#### WORK REQUEST:
Copy the material below word for word, from the line that contains "sebagai Kota Sangat Inovatif dal" through the line that contains "Kaida (Катушки)". Leave the pictures out of your copy.

#### DATA TO USE:
• • • •

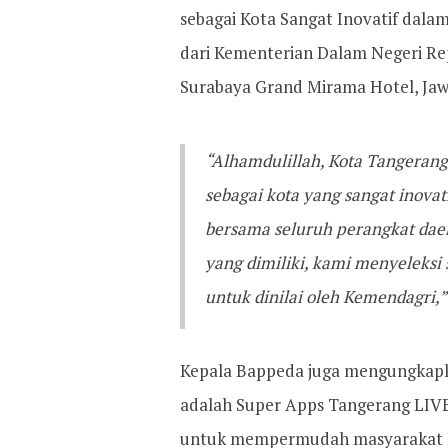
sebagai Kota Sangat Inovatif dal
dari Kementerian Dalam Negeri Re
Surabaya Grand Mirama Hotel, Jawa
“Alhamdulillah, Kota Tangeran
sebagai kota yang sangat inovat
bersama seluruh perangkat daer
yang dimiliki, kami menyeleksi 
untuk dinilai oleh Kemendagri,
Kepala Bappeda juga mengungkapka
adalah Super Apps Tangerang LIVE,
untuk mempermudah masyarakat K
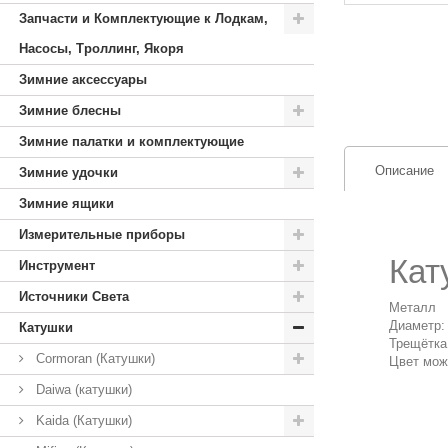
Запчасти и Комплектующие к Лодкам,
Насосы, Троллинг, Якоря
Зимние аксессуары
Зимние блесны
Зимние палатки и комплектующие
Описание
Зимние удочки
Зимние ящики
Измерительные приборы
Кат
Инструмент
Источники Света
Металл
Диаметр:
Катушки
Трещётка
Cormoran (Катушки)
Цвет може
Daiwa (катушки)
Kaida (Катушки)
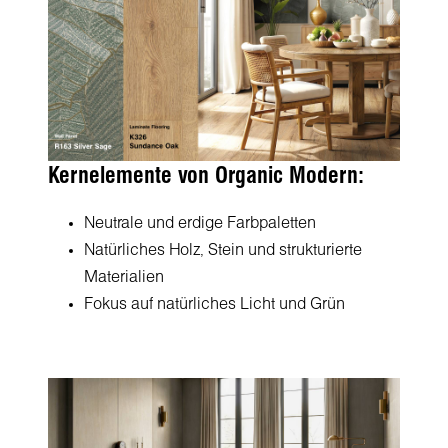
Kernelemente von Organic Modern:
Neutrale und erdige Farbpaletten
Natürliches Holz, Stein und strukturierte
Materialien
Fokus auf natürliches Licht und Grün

• • • •

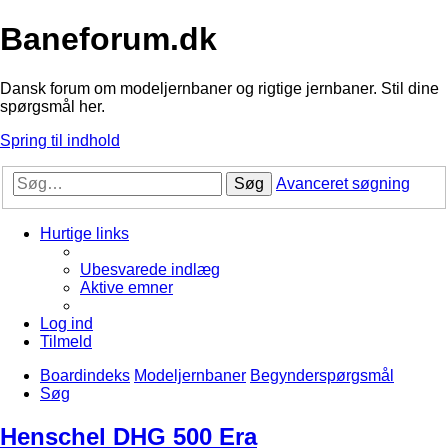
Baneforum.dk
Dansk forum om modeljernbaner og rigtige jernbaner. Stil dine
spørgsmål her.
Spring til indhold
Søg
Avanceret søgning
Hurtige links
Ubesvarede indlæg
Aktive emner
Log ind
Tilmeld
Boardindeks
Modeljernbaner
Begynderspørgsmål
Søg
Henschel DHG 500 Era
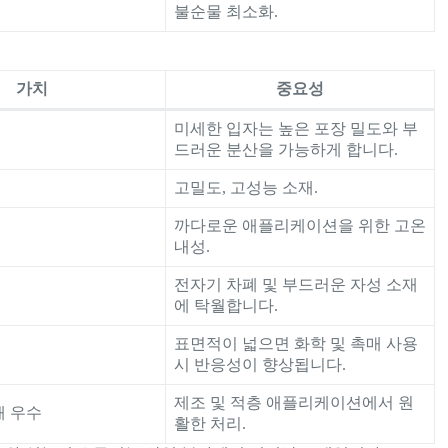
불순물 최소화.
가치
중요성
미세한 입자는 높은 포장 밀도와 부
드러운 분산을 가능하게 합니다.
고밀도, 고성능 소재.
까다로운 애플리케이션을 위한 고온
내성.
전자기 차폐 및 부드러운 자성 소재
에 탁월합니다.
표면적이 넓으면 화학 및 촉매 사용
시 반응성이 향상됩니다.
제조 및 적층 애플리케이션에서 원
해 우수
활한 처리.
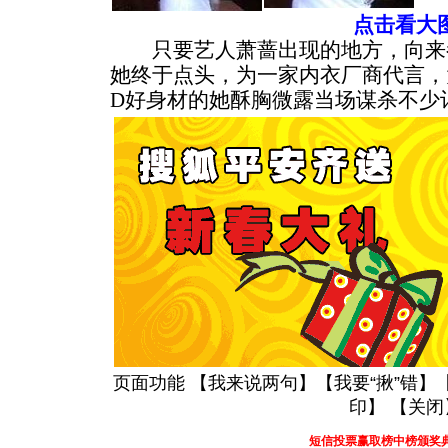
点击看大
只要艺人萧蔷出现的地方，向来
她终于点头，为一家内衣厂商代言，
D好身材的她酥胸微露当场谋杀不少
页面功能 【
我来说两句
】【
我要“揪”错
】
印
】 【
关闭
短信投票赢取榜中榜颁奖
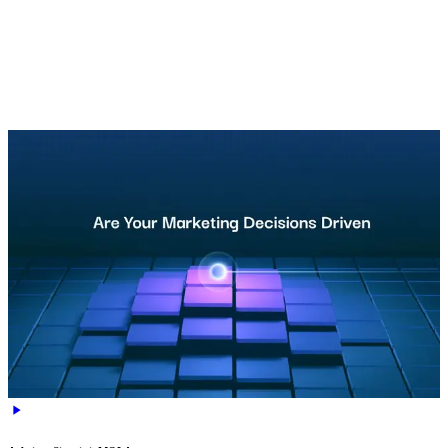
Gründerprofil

• • • •

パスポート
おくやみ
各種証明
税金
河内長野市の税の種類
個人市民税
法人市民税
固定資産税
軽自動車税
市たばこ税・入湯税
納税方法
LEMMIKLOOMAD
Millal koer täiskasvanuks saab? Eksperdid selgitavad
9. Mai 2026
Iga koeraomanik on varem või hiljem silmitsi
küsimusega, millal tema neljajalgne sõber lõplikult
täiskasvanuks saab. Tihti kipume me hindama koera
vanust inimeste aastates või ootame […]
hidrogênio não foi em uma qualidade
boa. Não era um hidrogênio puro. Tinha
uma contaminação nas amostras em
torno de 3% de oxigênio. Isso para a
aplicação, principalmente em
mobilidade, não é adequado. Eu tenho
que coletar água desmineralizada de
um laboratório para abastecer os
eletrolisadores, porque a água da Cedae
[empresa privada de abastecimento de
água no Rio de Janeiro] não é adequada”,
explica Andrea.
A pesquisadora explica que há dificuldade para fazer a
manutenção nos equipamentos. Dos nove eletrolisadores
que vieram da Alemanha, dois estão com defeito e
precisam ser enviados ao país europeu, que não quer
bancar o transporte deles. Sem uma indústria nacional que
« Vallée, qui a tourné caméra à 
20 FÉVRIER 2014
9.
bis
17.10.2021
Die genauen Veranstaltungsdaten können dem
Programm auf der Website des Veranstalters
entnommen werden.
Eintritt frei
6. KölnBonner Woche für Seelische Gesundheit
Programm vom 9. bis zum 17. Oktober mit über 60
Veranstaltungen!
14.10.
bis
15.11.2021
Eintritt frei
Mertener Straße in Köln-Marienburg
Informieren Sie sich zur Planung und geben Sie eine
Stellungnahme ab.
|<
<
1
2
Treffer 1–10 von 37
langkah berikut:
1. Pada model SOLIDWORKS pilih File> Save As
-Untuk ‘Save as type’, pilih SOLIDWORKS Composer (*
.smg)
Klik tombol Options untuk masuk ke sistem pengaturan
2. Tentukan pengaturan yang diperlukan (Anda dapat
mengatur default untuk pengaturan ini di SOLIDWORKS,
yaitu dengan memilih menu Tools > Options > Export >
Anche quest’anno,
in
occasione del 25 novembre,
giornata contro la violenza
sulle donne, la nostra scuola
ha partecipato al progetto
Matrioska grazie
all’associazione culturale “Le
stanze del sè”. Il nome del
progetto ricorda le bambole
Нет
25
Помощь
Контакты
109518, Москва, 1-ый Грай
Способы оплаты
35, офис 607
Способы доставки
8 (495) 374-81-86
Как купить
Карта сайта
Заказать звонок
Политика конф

• • • •

#### OUTPUT:
sebagai Kota Sangat Inovatif dal
dari Kementerian Dalam Negeri Re
Surabaya Grand Mirama Hotel, Jawa
“Alhamdulillah, Kota Tangeran
sebagai kota yang sangat inovat
bersama seluruh perangkat daer
yang dimiliki, kami menyeleksi 
untuk dinilai oleh Kemendagri,
Kepala Bappeda juga mengungkapka
adalah Super Apps Tangerang LIVE,
untuk mempermudah masyarakat K
Запчасти и Комплектующие к Лодкам,
Насосы, Троллинг, Якоря
Зимние аксессуары
Зимние блесны
Зимние палатки и комплектующие
Описание
Зимние удочки
Зимние ящики
Измерительные приборы
Кат
Инструмент
Источники Света
Металл
Диаметр:
Катушки
Трещётка
Cormoran (Катушки)
Цвет може
Daiwa (катушки)
Kaida (Катушки)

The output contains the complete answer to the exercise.